__Task instructions__:
1 > Answer these questions using the danshen article:
(a) What animals received tanshinone IIA in the study?
(b) What is the scientific name of danshen?
(c) Of what organization is Lixing Lao co-president?
2 > Copy the danshen article word for word between "Kim says he" and "a pharmaceutical product.", inclusive.
3 > Name every person mentioned by name in the danshen article.

Researchers at the University of Medicine and Dentistry of New Jersey administered danshen's active ingredient — the chemical tanshinone IIA — to hamsters with hypertension. The hamsters' blood vessels dilated in response, and their blood pressure decreased as a result. Researchers hypothesize that danshen causes this effect by increasing the body's production of nitric oxide.
Danshen, known by the scientific name Salvia miltiorrhiza, is a variety of sage.
David Kim, author of the study and assistant professor in the Department of Pharmacology and Physiology, is a licensed acupuncturist who prescribes danshen to his own high-blood-pressure patients. "Traditionally, we knew this was working for high blood pressure," he said, "but we didn't know what the mechanism was."
Kim says he wants to further study how long danshen's effects last after it is administered.
"In Western medicine, [a treatment] works fast but doesn't last long," he said. "In Oriental medicine, it works slowly, but it lasts."
Researchers say that tanshinone IIA could eventually be used to produce a new hypertension drug.
"Danshen has been used for thousands of years in Chinese Medicine to move blood," said consumer health advocate Mike Adams, author of "Natural Health Solutions."
"Western medicine is finally beginning to catch up by learning things about medicinal herbs that the Chinese have known for millennia," he said.
Lixing Lao, co-president of the Society for Acupuncture Research, cautioned against rushing to turn danshen into a pharmaceutical product.
"More research on drug toxicity and adverse effects will be needed to evaluate the safety of this remedy," Lao said. He advised in particular that patients on blood thinning medication use danshen with caution.

Saved entries
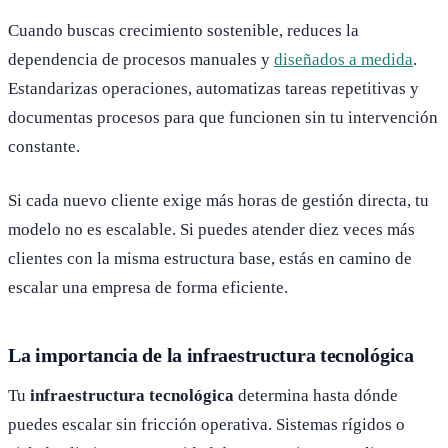
Cuando buscas crecimiento sostenible, reduces la
dependencia de procesos manuales y
diseñados a medida
.
Estandarizas operaciones, automatizas tareas repetitivas y
documentas procesos para que funcionen sin tu intervención
constante.
Si cada nuevo cliente exige más horas de gestión directa, tu
modelo no es escalable. Si puedes atender diez veces más
clientes con la misma estructura base, estás en camino de
escalar una empresa de forma eficiente.
La importancia de la infraestructura tecnológica
Tu
infraestructura tecnológica
determina hasta dónde
puedes escalar sin fricción operativa. Sistemas rígidos o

__Per-task outputs__:
1 >
(a) Hamsters with hypertension
(b) Salvia miltiorrhiza
(c) The Society for Acupuncture Research

2 >
Kim says he wants to further study how long danshen's effects last after it is administered.
"In Western medicine, [a treatment] works fast but doesn't last long," he said. "In Oriental medicine, it works slowly, but it lasts."
Researchers say that tanshinone IIA could eventually be used to produce a new hypertension drug.
"Danshen has been used for thousands of years in Chinese Medicine to move blood," said consumer health advocate Mike Adams, author of "Natural Health Solutions."
"Western medicine is finally beginning to catch up by learning things about medicinal herbs that the Chinese have known for millennia," he said.
Lixing Lao, co-president of the Society for Acupuncture Research, cautioned against rushing to turn danshen into a pharmaceutical product.

3 >
David Kim
Mike Adams
Lixing Lao